> _Exercise instructions_
Transcription task. Write out each entry verbatim and exclude any image.

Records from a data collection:
· · · ·
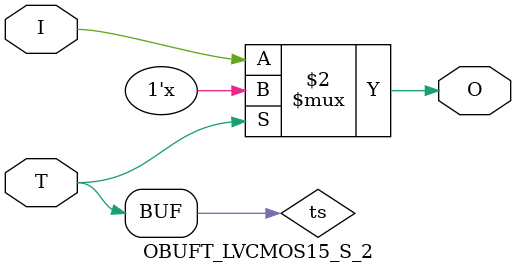
<source format=v>

/*

FUNCTION	: TRI-STATE OUTPUT BUFFER

*/

`celldefine
`timescale  100 ps / 10 ps

module OBUFT_LVCMOS15_S_2 (O, I, T);

    output O;

    input  I, T;

    or O1 (ts, 1'b0, T);
    bufif0 T1 (O, I, ts);

endmodule

</source>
· · · ·
> _Task output_
<source format=v>

/*

FUNCTION	: TRI-STATE OUTPUT BUFFER

*/

`celldefine
`timescale  100 ps / 10 ps

module OBUFT_LVCMOS15_S_2 (O, I, T);

    output O;

    input  I, T;

    or O1 (ts, 1'b0, T);
    bufif0 T1 (O, I, ts);

endmodule

</source>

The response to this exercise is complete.